#### Task objective:
Starting at the line below holding "195,484 | 195,484 | 195,484 |" and stopping at the line holding "258,989 | 258,989 |", print every line exactly, both ends included, and leave the rest out.

#### Stored entries:

● ● ● ● ●

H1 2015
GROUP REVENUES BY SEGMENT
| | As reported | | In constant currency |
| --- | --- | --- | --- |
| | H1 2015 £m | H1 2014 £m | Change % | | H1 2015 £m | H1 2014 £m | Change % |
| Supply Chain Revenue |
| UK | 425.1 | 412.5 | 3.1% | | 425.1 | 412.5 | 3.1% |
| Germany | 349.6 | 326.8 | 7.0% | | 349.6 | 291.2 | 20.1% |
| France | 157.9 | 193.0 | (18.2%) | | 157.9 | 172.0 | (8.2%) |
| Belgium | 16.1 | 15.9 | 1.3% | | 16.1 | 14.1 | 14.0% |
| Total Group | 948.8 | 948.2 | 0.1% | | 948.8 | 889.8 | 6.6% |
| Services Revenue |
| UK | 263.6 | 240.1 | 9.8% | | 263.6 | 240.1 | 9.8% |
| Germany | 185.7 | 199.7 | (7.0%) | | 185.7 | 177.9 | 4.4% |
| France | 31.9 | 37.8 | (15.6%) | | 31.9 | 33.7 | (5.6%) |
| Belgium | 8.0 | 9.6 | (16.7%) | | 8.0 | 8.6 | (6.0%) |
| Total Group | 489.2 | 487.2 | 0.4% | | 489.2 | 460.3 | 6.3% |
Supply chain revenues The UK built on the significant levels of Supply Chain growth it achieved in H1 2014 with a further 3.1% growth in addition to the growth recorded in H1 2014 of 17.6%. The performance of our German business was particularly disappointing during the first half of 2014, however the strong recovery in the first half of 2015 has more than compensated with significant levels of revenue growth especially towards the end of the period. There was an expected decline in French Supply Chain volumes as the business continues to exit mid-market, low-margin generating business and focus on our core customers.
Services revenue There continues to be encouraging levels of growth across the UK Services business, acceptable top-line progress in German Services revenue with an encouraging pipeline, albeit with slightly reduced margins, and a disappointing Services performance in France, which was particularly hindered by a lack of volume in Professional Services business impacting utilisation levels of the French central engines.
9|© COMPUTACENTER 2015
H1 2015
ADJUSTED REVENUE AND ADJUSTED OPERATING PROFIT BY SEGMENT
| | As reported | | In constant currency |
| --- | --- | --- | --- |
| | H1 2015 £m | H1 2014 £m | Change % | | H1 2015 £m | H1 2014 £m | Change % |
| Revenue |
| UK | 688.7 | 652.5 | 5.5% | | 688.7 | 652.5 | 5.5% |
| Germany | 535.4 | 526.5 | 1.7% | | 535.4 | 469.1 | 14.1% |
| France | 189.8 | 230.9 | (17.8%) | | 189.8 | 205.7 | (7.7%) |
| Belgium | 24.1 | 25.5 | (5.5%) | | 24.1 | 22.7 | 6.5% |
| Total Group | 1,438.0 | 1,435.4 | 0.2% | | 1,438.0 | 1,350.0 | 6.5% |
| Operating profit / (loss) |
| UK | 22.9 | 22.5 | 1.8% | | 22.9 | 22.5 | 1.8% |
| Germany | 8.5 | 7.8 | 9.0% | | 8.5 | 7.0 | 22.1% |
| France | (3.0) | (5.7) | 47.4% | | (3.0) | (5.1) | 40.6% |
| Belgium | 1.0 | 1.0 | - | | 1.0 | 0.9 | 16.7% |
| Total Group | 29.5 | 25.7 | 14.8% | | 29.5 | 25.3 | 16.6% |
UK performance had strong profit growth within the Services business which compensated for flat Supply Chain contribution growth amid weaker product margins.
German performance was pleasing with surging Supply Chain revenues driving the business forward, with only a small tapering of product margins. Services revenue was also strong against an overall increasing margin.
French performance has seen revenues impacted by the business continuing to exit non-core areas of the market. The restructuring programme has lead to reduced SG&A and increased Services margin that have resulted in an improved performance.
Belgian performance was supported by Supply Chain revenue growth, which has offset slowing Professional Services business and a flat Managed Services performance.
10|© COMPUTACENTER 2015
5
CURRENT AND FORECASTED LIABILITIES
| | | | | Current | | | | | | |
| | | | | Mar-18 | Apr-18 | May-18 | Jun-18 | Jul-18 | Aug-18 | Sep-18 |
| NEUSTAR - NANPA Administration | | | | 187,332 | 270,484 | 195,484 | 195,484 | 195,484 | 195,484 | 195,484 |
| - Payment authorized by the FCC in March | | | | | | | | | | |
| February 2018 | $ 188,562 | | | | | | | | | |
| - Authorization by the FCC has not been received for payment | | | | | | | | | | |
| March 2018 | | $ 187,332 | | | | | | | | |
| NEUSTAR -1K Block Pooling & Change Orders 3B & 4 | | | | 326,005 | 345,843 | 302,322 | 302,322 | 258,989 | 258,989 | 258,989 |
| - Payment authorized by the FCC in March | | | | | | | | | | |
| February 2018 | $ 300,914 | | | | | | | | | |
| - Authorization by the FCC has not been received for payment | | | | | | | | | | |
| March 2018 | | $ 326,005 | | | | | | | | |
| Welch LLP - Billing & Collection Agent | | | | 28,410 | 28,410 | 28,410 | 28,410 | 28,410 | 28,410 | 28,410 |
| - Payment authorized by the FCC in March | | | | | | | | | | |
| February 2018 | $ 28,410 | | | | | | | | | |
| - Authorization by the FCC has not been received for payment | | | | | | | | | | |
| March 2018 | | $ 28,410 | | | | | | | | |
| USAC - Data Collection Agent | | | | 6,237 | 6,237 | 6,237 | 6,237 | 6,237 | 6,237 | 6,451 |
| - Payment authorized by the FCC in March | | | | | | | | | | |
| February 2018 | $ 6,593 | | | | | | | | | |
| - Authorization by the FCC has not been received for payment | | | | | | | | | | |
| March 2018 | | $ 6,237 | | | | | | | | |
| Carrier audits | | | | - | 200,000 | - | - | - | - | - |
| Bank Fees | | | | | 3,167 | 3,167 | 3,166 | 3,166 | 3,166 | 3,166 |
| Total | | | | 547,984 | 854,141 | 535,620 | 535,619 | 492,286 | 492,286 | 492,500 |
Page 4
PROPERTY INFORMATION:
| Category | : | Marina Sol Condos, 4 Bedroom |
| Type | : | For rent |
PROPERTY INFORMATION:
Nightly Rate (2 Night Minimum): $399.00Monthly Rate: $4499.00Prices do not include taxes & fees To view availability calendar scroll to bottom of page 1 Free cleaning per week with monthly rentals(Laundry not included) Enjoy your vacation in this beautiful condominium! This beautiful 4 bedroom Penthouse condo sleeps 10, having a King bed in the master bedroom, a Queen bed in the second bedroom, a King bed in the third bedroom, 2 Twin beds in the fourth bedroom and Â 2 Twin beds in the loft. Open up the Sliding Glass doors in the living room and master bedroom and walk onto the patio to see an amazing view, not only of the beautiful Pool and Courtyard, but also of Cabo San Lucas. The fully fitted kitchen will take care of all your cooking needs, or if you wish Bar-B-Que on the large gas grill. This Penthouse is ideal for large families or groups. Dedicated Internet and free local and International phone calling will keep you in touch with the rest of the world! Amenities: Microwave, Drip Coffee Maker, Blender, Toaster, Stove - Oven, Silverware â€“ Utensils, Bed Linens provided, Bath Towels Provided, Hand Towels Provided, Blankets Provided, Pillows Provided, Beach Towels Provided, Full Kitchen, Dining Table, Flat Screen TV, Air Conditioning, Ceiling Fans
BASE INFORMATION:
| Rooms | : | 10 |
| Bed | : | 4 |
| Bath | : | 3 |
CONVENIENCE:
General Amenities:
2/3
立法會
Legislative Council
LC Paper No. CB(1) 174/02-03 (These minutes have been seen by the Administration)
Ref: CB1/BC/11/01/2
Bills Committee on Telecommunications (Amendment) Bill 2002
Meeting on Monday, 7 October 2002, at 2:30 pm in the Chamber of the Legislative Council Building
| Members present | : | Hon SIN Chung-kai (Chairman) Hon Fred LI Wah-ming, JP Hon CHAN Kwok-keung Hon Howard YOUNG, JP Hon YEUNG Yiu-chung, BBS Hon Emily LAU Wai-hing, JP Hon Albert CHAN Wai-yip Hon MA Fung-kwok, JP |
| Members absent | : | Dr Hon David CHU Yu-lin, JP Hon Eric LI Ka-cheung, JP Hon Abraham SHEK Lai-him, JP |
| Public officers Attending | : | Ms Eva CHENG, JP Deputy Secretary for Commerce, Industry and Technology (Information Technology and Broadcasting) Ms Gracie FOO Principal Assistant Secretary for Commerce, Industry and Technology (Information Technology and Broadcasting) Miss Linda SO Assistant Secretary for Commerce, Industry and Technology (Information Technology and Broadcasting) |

● ● ● ● ●

#### Answer space:
| NEUSTAR - NANPA Administration | | | | 187,332 | 270,484 | 195,484 | 195,484 | 195,484 | 195,484 | 195,484 |
| - Payment authorized by the FCC in March | | | | | | | | | | |
| February 2018 | $ 188,562 | | | | | | | | | |
| - Authorization by the FCC has not been received for payment | | | | | | | | | | |
| March 2018 | | $ 187,332 | | | | | | | | |
| NEUSTAR -1K Block Pooling & Change Orders 3B & 4 | | | | 326,005 | 345,843 | 302,322 | 302,322 | 258,989 | 258,989 | 258,989 |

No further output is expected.